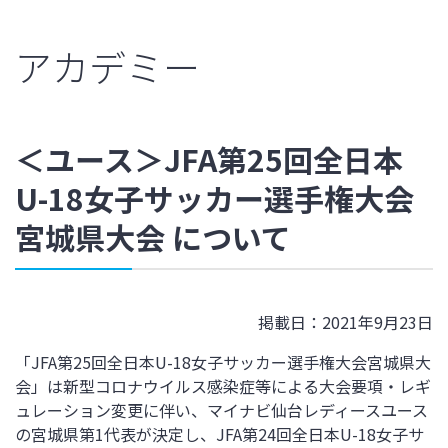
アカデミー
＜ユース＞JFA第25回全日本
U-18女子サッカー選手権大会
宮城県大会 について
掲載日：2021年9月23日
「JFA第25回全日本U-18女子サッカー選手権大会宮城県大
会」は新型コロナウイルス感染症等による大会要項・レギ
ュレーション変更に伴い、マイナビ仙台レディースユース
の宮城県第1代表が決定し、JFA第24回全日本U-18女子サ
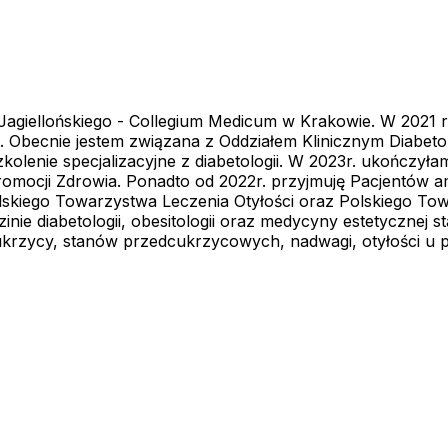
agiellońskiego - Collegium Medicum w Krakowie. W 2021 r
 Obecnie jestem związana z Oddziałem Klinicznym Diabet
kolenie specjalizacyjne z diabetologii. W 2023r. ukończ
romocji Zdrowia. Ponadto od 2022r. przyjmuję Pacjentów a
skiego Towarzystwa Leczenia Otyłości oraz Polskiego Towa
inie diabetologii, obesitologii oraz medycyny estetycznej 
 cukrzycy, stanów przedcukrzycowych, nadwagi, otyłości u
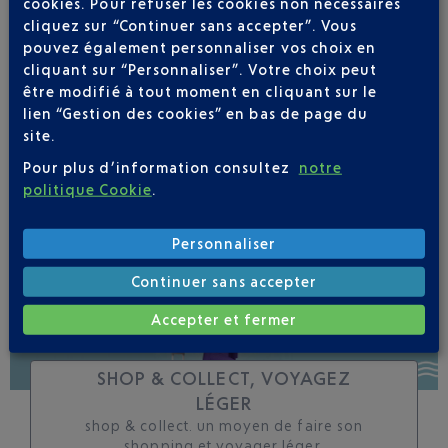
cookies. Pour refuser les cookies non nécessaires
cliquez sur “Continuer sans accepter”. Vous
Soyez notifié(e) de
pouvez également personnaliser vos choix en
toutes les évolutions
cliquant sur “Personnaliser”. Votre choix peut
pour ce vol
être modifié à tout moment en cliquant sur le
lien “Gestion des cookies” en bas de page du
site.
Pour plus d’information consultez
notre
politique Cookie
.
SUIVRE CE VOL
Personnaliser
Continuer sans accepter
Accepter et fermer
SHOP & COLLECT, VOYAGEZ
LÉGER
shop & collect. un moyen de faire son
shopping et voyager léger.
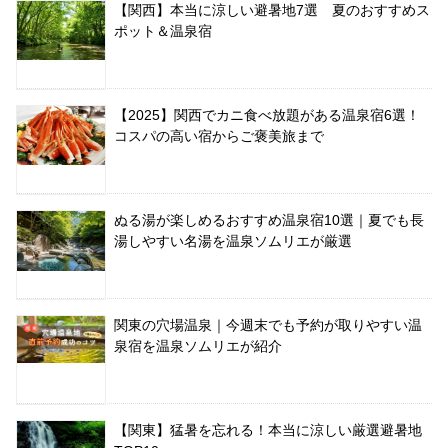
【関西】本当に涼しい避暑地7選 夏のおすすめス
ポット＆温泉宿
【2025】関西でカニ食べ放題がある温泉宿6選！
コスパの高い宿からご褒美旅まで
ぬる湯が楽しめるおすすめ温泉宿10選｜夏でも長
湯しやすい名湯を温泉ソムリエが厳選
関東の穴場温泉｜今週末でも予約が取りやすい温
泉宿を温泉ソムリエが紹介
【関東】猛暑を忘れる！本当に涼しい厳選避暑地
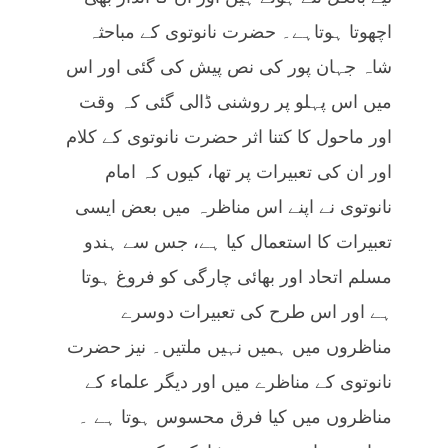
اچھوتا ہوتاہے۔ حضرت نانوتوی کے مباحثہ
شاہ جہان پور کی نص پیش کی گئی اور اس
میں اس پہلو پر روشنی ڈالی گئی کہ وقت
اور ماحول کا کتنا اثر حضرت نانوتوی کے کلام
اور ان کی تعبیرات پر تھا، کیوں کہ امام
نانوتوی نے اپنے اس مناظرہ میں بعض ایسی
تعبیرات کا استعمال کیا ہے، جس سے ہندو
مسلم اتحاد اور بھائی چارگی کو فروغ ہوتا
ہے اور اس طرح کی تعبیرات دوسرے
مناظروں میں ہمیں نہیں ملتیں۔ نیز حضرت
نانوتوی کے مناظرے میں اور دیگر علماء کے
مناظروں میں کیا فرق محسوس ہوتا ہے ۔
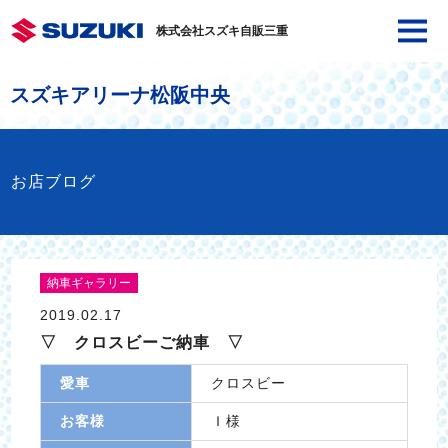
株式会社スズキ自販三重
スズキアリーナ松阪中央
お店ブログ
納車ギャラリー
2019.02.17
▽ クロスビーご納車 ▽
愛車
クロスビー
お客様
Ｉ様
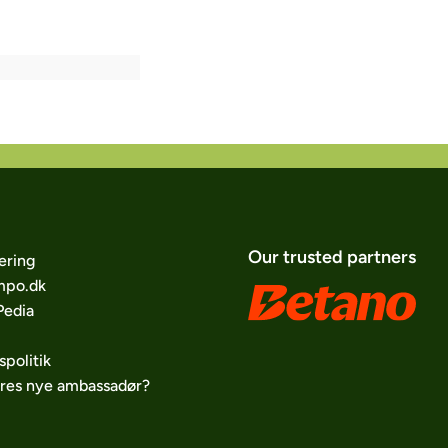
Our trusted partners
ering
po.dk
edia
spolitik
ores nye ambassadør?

········

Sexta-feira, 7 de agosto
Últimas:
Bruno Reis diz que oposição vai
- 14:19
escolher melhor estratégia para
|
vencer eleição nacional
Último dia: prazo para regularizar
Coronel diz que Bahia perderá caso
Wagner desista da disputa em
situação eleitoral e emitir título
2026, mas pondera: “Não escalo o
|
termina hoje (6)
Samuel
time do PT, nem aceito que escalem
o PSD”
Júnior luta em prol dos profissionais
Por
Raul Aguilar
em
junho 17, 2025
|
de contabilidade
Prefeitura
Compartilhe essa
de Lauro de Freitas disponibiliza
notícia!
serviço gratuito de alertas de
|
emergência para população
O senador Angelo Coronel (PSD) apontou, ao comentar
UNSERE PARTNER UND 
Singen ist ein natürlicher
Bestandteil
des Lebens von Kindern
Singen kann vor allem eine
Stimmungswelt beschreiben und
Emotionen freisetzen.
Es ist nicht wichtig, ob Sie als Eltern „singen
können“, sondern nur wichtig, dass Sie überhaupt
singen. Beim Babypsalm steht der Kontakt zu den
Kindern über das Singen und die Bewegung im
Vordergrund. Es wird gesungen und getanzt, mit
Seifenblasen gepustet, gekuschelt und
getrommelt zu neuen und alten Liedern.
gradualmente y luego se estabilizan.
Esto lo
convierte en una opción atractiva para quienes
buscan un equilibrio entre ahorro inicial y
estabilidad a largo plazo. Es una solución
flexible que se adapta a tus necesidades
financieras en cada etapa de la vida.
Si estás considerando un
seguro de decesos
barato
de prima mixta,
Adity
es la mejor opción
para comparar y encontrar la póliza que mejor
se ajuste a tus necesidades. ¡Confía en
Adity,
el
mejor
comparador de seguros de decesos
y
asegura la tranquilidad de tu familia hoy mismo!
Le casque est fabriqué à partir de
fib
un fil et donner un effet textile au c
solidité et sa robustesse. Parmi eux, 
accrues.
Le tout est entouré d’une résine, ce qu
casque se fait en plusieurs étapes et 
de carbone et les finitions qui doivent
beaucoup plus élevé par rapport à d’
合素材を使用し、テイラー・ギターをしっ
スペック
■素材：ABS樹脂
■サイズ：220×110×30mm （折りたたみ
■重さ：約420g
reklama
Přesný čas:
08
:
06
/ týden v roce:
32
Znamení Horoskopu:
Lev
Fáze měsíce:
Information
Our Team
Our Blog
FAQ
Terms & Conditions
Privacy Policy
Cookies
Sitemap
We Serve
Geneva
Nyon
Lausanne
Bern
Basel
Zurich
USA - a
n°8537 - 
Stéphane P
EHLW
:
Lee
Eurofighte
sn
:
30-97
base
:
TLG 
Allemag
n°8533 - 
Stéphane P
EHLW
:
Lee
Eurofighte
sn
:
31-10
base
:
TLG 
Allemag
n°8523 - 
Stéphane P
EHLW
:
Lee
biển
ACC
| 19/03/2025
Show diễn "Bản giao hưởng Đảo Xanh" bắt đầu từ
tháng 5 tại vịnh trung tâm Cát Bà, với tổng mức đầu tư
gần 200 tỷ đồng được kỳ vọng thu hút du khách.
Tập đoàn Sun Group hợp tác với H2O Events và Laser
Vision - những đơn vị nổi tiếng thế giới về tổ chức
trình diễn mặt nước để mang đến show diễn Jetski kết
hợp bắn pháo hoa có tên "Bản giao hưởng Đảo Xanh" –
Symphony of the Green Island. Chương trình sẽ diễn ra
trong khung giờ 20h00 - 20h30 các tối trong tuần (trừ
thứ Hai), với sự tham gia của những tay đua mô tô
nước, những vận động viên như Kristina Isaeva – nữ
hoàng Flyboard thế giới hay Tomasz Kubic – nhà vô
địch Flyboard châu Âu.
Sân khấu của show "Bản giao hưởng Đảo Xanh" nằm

········

Every line containing the string "Flyboard" should be pulled from the listing and copied.

▶ Expected output:
hoàng Flyboard thế giới hay Tomasz Kubic – nhà vô
địch Flyboard châu Âu.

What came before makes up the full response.